Ни один мускул в моём теле больше не дёргается. Я снова устремляю взгляд в окно напротив. Ветки растущего возле здания дерева машут за стеклом, словно люди, просящие о помощи.
— Ладно, — за дверью раздаётся шуршание. — Тогда давай поговорим хотя бы так, через стену. Мне всё равно, главное — чтобы ты меня услышала. — Дерек откашливается. - Да, я действительно не был под сывороткой… Когда всё произошло, мы собрались у выхода, чтобы сбежать. Четыре рассказал мне про ваш план, как только ты покинула Яму… Он подумал, что так будет надёжнее. Мы собрали всех, кого смогли найти. Стайлз и Уилл привели Лидию и Эллисон, и они… Мы говорили им, что нет времени, но они не послушались: пулей убежали в сторону комнат. Они сказали, чтобы мы их не ждали, мол, сами вернутся, только чуть позже. Я понимал, что это конец. Если отпустить их, то будет уже поздно. Сыворотка заволокла большую часть Ямы. Те, кто остался на верхних ярусах, уже не были собой. И тогда я побежал. Хотел вернуть их… Но вместо этого встретил Эрика. На нём была специальная маска, прикрывающая нос и рот. Его глаза слезились от паров сыворотки. Он посмотрел на меня и спросил, верен ли я своей фракции. Я сказал, что да, и тогда он протянул мне точно такую же маску. Я принял её. Вместе мы двинусь по Яме прочь от тех, кто остался ждать у выхода. Когда сыворотка рассеялась, я нашёл Стайлза, но было уже поздно: они с Уиллом попали под сыворотку парализации. Тогда я сказал Эрику, что не собираюсь участвовать в его планах, а он ответил, что у меня нет выбора, если я хочу сохранить тебе жизнь. Он сказал, что следит за каждым углом в Чикаго, и все твои передвижения у него как на ладони.
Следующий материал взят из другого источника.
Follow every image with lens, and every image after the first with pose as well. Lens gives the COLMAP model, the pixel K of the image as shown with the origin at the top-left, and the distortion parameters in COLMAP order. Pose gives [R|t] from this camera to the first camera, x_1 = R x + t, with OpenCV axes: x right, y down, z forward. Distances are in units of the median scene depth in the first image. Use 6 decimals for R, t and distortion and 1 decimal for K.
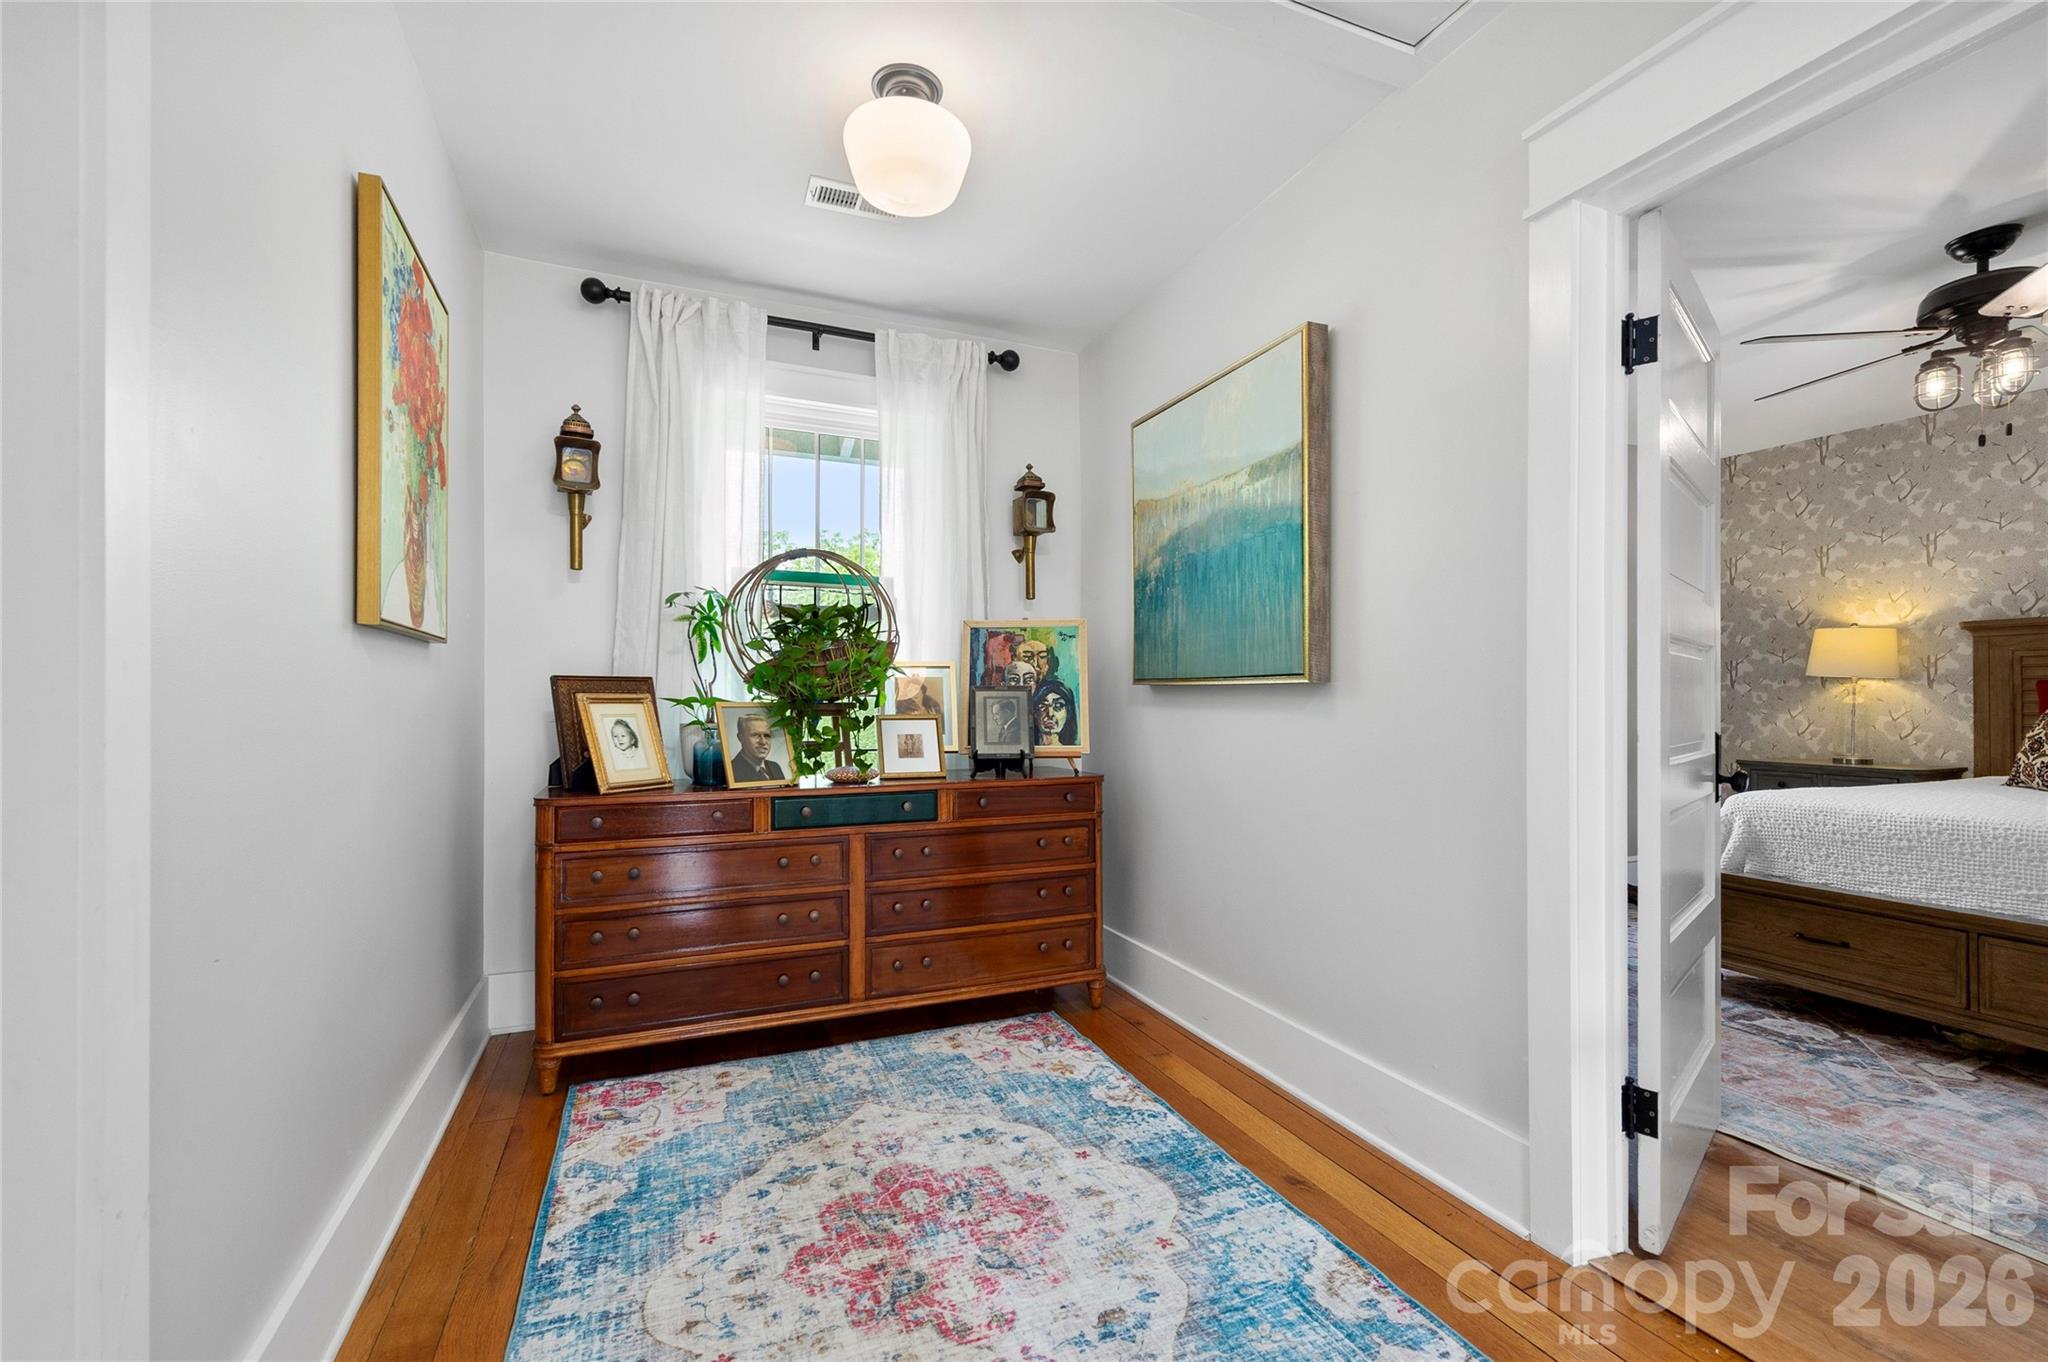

Я не знал, что от него ожидать, и согласился, но с условием, что он не тронет не только тебя, но и Стайлза. С ним, кстати, пришлось труднее. Он отказывался от любых условий, кроме смерти — настолько его пугала сама мысль стать предателем. Но Эрик не стал его убивать: сдержал слово, данное мне, потому что знал — лучше меня солдата ему не найти. Он накачал бедолагу сывороткой; его и всех, кто не хотел сотрудничать.
Дерек замолкает. Теперь я слышу только собственное сердцебиение.
— Ты убивал невинных людей, — наконец произношу я.
За дверью начинают активно шевелиться.
— У меня не было другого выбора…
— Выбор есть всегда, Дерек!
— Только не в этот раз. Ты могла умереть…
— И что? — срывается с моих губ вместе со всхлипом. — Почему всех так сильно беспокоит моя жизнь, когда единственному человеку, кого она должна волновать - мне — на неё плевать?
В ответ лишь молчание. Где-то за окном смеются товарищи, не унывающие даже в разгар битвы. Хрустит сломанная ветка. Скрипит половица под чьими-то тяжёлыми шагами этажом выше.
— Не говори так, слышишь? — наконец произносит Дерек. Его голос тихий и сиплый, словно у него ангина.
— Но это правда.
— Даже если и так. Моего беспокойства за твою жизнь хватит на нас двоих.
Я резко поднимаюсь на ноги. Буквально мгновение голова, тяжестью больше напоминающая огромное колесо грузовика, кружится сразу во всех направления. Я трясу ей, приходя в порядок, отодвигаю щеколду и распахиваю дверь. Дерек, сидящий возле неё у стены, тут же подскакивает.
— Почему? Чем я такая особенная? Я достойна жить не больше, чем все, кто погиб за последние дни… Те, кого я не смогла спасти!